Out-of-Band Management in a Windows Server 2012 R2 Hyper-V Environment

In this post we will discuss Out-of-Band Management of virtual machines running on Hyper-V, and a glimpse into the future. Hyper-V in Windows Server 2012 R2 has a large number of significant improvements, but there’s a new feature called Guest Services that hasn’t been much in the spotlight yet. I’ll provide a quick overview of Hyper-V Guest Services and also an example of how it can be used to perform out-of-band operations.

Guest Services
Guest Services are disabled by default on VMs. In order to use Guest Services, it needs to be enabled on each VM which will make use of it. To enable Guest Services on each VM, you can configure the checkbox setting shown in the screenshot below.

OutofBandMa1

And of course you can enable Guest Services with PowerShell, using the Enable-VMIntegrationService command.

Get-VM –Name “Test VM” | Enable-VMIntegrationService -Name “Guest Service Interface”

Guest Services leverages the Hyper-V Virtual Machine Bus (VMBus) to which each VM is connected. The VMbus is a communication mechanism used for inter-partition communication and device enumeration on systems with multiple active virtualized partitions. To bring it the easy way: The hypervisor and virtual machines are communicating with each other through the VMBus. For now, the only Out-of-Band operation Guest Services is supporting is the Copy-VMfile cmdlet.

With this cmdlet you can copy a file from a host into the VM.

$VM = Get-VM -Name “Test VM”
Copy-VMFile -VM $VM -SourcePath “C:\scripts\powershellscript.ps1″ -DestinationPath “C:\scripts\powershellscript.ps1″ -CreateFullPath -FileSource Host -Force

Out-of-Band Management
Out-of-band management (OOB), sometimes called lights-out management, involves the use of a dedicated management channel for device maintenance. The term “Out-of-Band” in this blog is actually referring to a way to manage machines without using network. Now you might think “Manage without network? why?”

With routed VLANs you can easily manage your VMs using remote PowerShell, but with network virtualization, although a very cool technology, it also introduces some big challenges. Network virtualization isolates the network meaning nobody can access the network without being in it. You may encounter a similar scenario with isolated development environments with VMs running in a DMZ, behind a Firewall or using ACLs. So, how are you going to manage VMs which you can’t reach through network connectivity?

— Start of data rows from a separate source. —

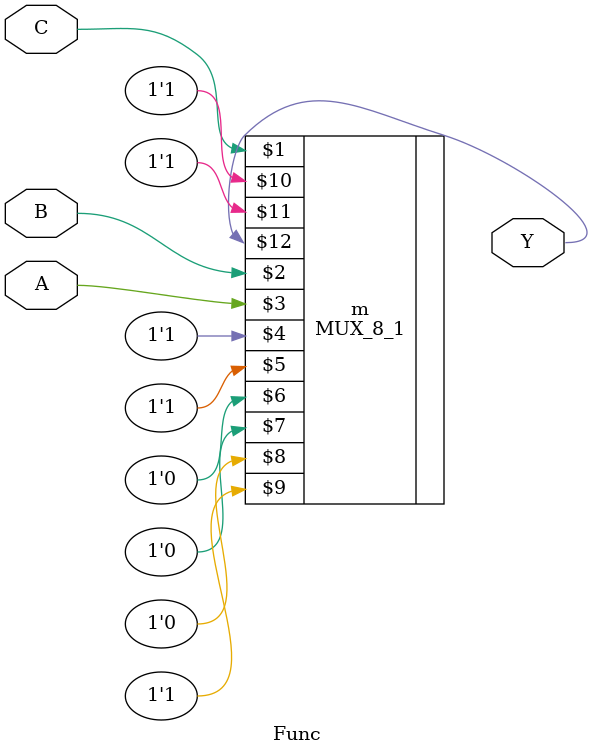
<source format=v>
`timescale 1ns / 1ps


module Func(
input A, B, C,
output Y
    );
    MUX_8_1 m(C, B, A, 1'b1, 1'b1, 1'b0, 1'b0, 1'b0, 1'b1, 1'b1, 1'b1, Y);
endmodule

</source>
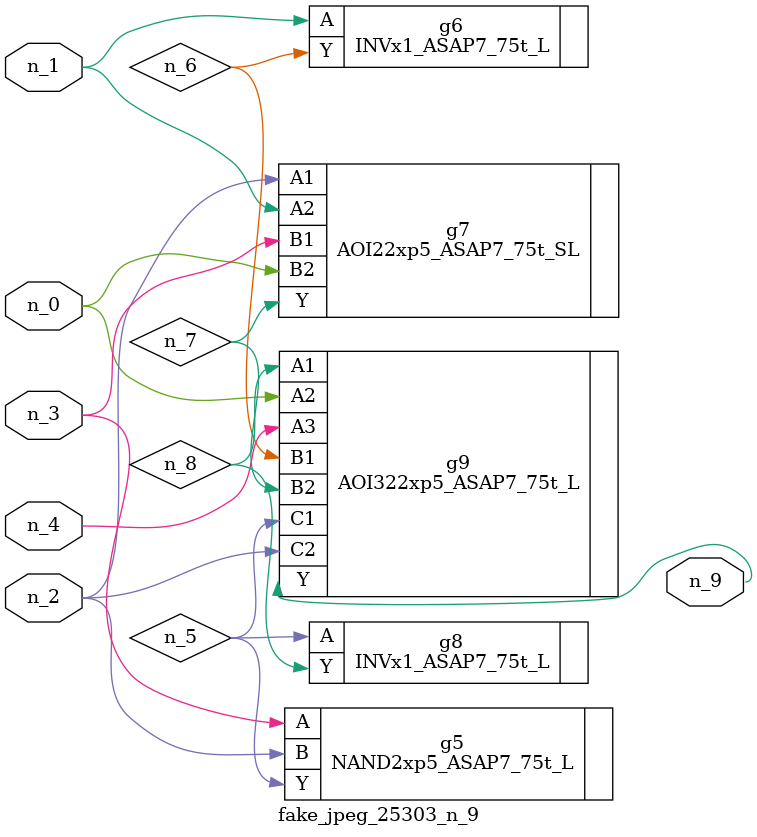
<source format=v>
module fake_jpeg_25303_n_9 (n_3, n_2, n_1, n_0, n_4, n_9);

input n_3;
input n_2;
input n_1;
input n_0;
input n_4;

output n_9;

wire n_8;
wire n_6;
wire n_5;
wire n_7;

NAND2xp5_ASAP7_75t_L g5 ( 
.A(n_3),
.B(n_2),
.Y(n_5)
);

INVx1_ASAP7_75t_L g6 ( 
.A(n_1),
.Y(n_6)
);

AOI22xp5_ASAP7_75t_SL g7 ( 
.A1(n_2),
.A2(n_1),
.B1(n_3),
.B2(n_0),
.Y(n_7)
);

INVx1_ASAP7_75t_L g8 ( 
.A(n_5),
.Y(n_8)
);

AOI322xp5_ASAP7_75t_L g9 ( 
.A1(n_8),
.A2(n_0),
.A3(n_4),
.B1(n_6),
.B2(n_7),
.C1(n_5),
.C2(n_2),
.Y(n_9)
);


endmodule
</source>
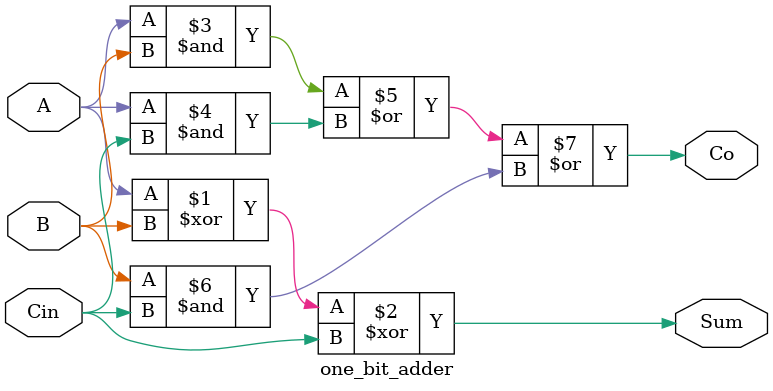
<source format=v>
`timescale 1ns / 1ps

module one_bit_adder(
    input A,
    input B,
    input Cin,
    output reg Sum,
    output reg Co
    );
    assign Sum = A ^ B ^ Cin;
    assign Co = (A & B) | (A & Cin) | (B & Cin);
endmodule

</source>
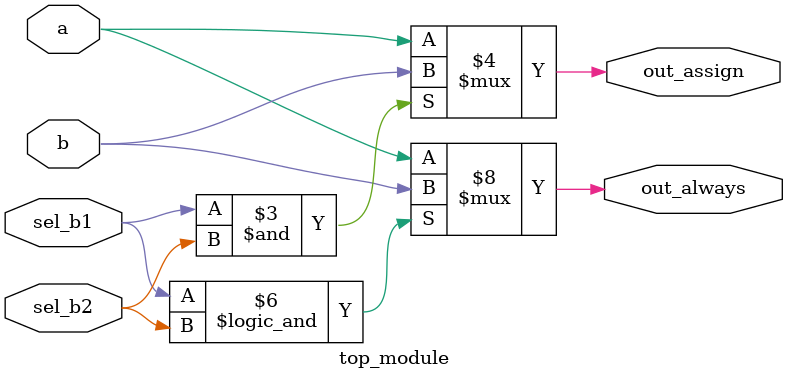
<source format=v>
module top_module(
    input a,
    input b,
    input sel_b1,
    input sel_b2,
    output wire out_assign,
    output reg out_always   ); 

assign out_assign =(sel_b1==1 & sel_b2==1) ? b : a;
always @(*) begin
    if(sel_b1 && sel_b2) begin
        out_always = b;
    end
    else begin
        out_always = a;
    end
end

endmodule

</source>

Right! Out-of-Band Management

So the goal is to manage VMs running on Hyper-V without having to worry about what network the VM is on, or if it’s even connected to any network.

A Glimpse into the future
My prediction is that the Virtual Machine Manager and Hyper-V product teams are working hard to get this type of management arranged. Virtual Machine Manager will be the center of Out-of-Band management, shooting commands through the VMM agent to the Hyper-V host. The Hyper-V server will pass these commands (PowerShell of course) through the VMBus to the VM using Integration Services.

This way you can manage any VM, connected to any network.

Other System Center components could benefit from Out-Of-Band management also: monitor a VM while the network is down with Operation Manager, change a VM IP with Configuration Manager etc. Since much is focused on Microsoft Azure, I am assuming this kind of functionality will also be available on Microsoft Azure and Windows Azure Pack through the API’s.

How cool would it be to pass PowerShell commands from your laptop on a public airport Wifi to your VMs on Azure?

Is there a catch?
The question is if this functionality poses a potential risk for your VMs or even your whole environment. What would happen if the security of the APIs is breached, would it be possible to execute commands from within your VMs from anywhere. The Hyper-V Integration Services are running as a services with ‘Local System’ privileges, so in theory there will be no security restrictions within the VM.

OutofBandMa2

The above paragraph is of course speculative, but if a file copy through the VMBus is possible… I suspect anything is.